▶ Dataset entries:

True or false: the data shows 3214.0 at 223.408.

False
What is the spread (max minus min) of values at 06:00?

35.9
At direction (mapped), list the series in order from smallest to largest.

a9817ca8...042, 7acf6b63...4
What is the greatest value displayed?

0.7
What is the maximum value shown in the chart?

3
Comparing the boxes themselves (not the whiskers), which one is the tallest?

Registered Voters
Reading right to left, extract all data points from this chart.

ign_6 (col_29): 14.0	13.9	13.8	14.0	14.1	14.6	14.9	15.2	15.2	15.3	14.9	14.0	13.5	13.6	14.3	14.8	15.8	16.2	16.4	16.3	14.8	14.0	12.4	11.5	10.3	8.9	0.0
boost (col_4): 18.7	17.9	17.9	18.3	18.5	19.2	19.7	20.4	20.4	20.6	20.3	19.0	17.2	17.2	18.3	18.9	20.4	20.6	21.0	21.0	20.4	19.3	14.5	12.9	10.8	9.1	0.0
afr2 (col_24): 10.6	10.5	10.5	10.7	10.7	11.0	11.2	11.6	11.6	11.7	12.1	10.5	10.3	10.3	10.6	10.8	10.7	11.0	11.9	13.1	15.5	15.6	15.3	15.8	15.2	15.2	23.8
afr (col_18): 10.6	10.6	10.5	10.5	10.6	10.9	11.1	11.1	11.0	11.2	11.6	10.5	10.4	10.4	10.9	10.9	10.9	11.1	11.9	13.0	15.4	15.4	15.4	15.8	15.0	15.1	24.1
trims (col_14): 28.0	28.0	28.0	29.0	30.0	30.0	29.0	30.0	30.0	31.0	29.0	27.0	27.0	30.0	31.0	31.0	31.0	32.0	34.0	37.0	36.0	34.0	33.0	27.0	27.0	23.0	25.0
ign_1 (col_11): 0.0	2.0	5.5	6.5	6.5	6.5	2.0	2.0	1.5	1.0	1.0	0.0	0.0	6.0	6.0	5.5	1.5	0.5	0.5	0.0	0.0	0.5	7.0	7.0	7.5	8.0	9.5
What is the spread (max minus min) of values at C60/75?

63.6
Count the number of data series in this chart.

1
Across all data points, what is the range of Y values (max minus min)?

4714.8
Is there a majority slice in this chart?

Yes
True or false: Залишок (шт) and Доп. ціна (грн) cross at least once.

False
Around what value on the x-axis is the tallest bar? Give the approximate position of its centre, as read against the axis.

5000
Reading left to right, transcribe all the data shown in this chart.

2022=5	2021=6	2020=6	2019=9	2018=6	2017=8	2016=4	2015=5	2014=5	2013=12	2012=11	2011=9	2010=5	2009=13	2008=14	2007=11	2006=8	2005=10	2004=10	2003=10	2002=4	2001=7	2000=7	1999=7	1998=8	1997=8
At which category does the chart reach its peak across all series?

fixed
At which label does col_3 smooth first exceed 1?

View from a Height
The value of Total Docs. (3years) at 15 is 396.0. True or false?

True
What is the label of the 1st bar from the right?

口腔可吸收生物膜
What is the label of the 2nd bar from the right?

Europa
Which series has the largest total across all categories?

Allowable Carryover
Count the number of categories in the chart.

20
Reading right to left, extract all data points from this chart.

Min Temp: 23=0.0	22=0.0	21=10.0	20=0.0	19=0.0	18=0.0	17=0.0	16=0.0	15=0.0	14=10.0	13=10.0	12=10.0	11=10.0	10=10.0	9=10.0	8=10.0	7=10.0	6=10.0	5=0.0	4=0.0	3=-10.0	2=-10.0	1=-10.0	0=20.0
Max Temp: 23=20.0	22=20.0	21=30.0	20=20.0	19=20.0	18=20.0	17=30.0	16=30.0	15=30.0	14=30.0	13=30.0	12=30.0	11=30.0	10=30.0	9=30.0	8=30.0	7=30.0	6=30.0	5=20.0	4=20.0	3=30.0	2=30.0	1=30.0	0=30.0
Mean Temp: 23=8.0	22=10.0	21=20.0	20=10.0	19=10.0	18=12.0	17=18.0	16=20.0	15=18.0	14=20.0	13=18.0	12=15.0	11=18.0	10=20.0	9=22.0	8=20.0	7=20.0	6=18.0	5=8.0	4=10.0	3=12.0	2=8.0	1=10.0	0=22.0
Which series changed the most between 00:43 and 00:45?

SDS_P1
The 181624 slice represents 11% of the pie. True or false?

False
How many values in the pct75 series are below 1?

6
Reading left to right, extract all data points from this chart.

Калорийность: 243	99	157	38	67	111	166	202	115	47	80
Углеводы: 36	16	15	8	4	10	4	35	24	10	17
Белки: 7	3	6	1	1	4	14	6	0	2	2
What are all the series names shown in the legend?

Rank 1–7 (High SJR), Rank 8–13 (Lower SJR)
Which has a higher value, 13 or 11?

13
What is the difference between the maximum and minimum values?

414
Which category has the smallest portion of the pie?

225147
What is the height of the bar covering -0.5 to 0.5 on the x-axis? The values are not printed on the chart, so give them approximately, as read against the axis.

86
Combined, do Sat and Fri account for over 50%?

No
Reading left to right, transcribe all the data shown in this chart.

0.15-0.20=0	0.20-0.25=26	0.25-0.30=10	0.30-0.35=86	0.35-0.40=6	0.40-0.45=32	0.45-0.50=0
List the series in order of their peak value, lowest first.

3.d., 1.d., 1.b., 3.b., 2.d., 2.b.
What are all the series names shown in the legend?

▶ REQUIRED WORK:
Can you output every line of the records above as a JSON list of strings, with one string per line and the blank lines left out?

▶ ANSWER TO THE EXERCISE:
[
  "True or false: the data shows 3214.0 at 223.408.",
  "False",
  "What is the spread (max minus min) of values at 06:00?",
  "35.9",
  "At direction (mapped), list the series in order from smallest to largest.",
  "a9817ca8...042, 7acf6b63...4",
  "What is the greatest value displayed?",
  "0.7",
  "What is the maximum value shown in the chart?",
  "3",
  "Comparing the boxes themselves (not the whiskers), which one is the tallest?",
  "Registered Voters",
  "Reading right to left, extract all data points from this chart.",
  "ign_6 (col_29): 14.0\t13.9\t13.8\t14.0\t14.1\t14.6\t14.9\t15.2\t15.2\t15.3\t14.9\t14.0\t13.5\t13.6\t14.3\t14.8\t15.8\t16.2\t16.4\t16.3\t14.8\t14.0\t12.4\t11.5\t10.3\t8.9\t0.0",
  "boost (col_4): 18.7\t17.9\t17.9\t18.3\t18.5\t19.2\t19.7\t20.4\t20.4\t20.6\t20.3\t19.0\t17.2\t17.2\t18.3\t18.9\t20.4\t20.6\t21.0\t21.0\t20.4\t19.3\t14.5\t12.9\t10.8\t9.1\t0.0",
  "afr2 (col_24): 10.6\t10.5\t10.5\t10.7\t10.7\t11.0\t11.2\t11.6\t11.6\t11.7\t12.1\t10.5\t10.3\t10.3\t10.6\t10.8\t10.7\t11.0\t11.9\t13.1\t15.5\t15.6\t15.3\t15.8\t15.2\t15.2\t23.8",
  "afr (col_18): 10.6\t10.6\t10.5\t10.5\t10.6\t10.9\t11.1\t11.1\t11.0\t11.2\t11.6\t10.5\t10.4\t10.4\t10.9\t10.9\t10.9\t11.1\t11.9\t13.0\t15.4\t15.4\t15.4\t15.8\t15.0\t15.1\t24.1",
  "trims (col_14): 28.0\t28.0\t28.0\t29.0\t30.0\t30.0\t29.0\t30.0\t30.0\t31.0\t29.0\t27.0\t27.0\t30.0\t31.0\t31.0\t31.0\t32.0\t34.0\t37.0\t36.0\t34.0\t33.0\t27.0\t27.0\t23.0\t25.0",
  "ign_1 (col_11): 0.0\t2.0\t5.5\t6.5\t6.5\t6.5\t2.0\t2.0\t1.5\t1.0\t1.0\t0.0\t0.0\t6.0\t6.0\t5.5\t1.5\t0.5\t0.5\t0.0\t0.0\t0.5\t7.0\t7.0\t7.5\t8.0\t9.5",
  "What is the spread (max minus min) of values at C60/75?",
  "63.6",
  "Count the number of data series in this chart.",
  "1",
  "Across all data points, what is the range of Y values (max minus min)?",
  "4714.8",
  "Is there a majority slice in this chart?",
  "Yes",
  "True or false: Залишок (шт) and Доп. ціна (грн) cross at least once.",
  "False",
  "Around what value on the x-axis is the tallest bar? Give the approximate position of its centre, as read against the axis.",
  "5000",
  "Reading left to right, transcribe all the data shown in this chart.",
  "2022=5\t2021=6\t2020=6\t2019=9\t2018=6\t2017=8\t2016=4\t2015=5\t2014=5\t2013=12\t2012=11\t2011=9\t2010=5\t2009=13\t2008=14\t2007=11\t2006=8\t2005=10\t2004=10\t2003=10\t2002=4\t2001=7\t2000=7\t1999=7\t1998=8\t1997=8",
  "At which category does the chart reach its peak across all series?",
  "fixed",
  "At which label does col_3 smooth first exceed 1?",
  "View from a Height",
  "The value of Total Docs. (3years) at 15 is 396.0. True or false?",
  "True",
  "What is the label of the 1st bar from the right?",
  "口腔可吸收生物膜",
  "What is the label of the 2nd bar from the right?",
  "Europa",
  "Which series has the largest total across all categories?",
  "Allowable Carryover",
  "Count the number of categories in the chart.",
  "20",
  "Reading right to left, extract all data points from this chart.",
  "Min Temp: 23=0.0\t22=0.0\t21=10.0\t20=0.0\t19=0.0\t18=0.0\t17=0.0\t16=0.0\t15=0.0\t14=10.0\t13=10.0\t12=10.0\t11=10.0\t10=10.0\t9=10.0\t8=10.0\t7=10.0\t6=10.0\t5=0.0\t4=0.0\t3=-10.0\t2=-10.0\t1=-10.0\t0=20.0",
  "Max Temp: 23=20.0\t22=20.0\t21=30.0\t20=20.0\t19=20.0\t18=20.0\t17=30.0\t16=30.0\t15=30.0\t14=30.0\t13=30.0\t12=30.0\t11=30.0\t10=30.0\t9=30.0\t8=30.0\t7=30.0\t6=30.0\t5=20.0\t4=20.0\t3=30.0\t2=30.0\t1=30.0\t0=30.0",
  "Mean Temp: 23=8.0\t22=10.0\t21=20.0\t20=10.0\t19=10.0\t18=12.0\t17=18.0\t16=20.0\t15=18.0\t14=20.0\t13=18.0\t12=15.0\t11=18.0\t10=20.0\t9=22.0\t8=20.0\t7=20.0\t6=18.0\t5=8.0\t4=10.0\t3=12.0\t2=8.0\t1=10.0\t0=22.0",
  "Which series changed the most between 00:43 and 00:45?",
  "SDS_P1",
  "The 181624 slice represents 11% of the pie. True or false?",
  "False",
  "How many values in the pct75 series are below 1?",
  "6",
  "Reading left to right, extract all data points from this chart.",
  "Калорийность: 243\t99\t157\t38\t67\t111\t166\t202\t115\t47\t80",
  "Углеводы: 36\t16\t15\t8\t4\t10\t4\t35\t24\t10\t17",
  "Белки: 7\t3\t6\t1\t1\t4\t14\t6\t0\t2\t2",
  "What are all the series names shown in the legend?",
  "Rank 1–7 (High SJR), Rank 8–13 (Lower SJR)",
  "Which has a higher value, 13 or 11?",
  "13",
  "What is the difference between the maximum and minimum values?",
  "414",
  "Which category has the smallest portion of the pie?",
  "225147",
  "What is the height of the bar covering -0.5 to 0.5 on the x-axis? The values are not printed on the chart, so give them approximately, as read against the axis.",
  "86",
  "Combined, do Sat and Fri account for over 50%?",
  "No",
  "Reading left to right, transcribe all the data shown in this chart.",
  "0.15-0.20=0\t0.20-0.25=26\t0.25-0.30=10\t0.30-0.35=86\t0.35-0.40=6\t0.40-0.45=32\t0.45-0.50=0",
  "List the series in order of their peak value, lowest first.",
  "3.d., 1.d., 1.b., 3.b., 2.d., 2.b.",
  "What are all the series names shown in the legend?"
]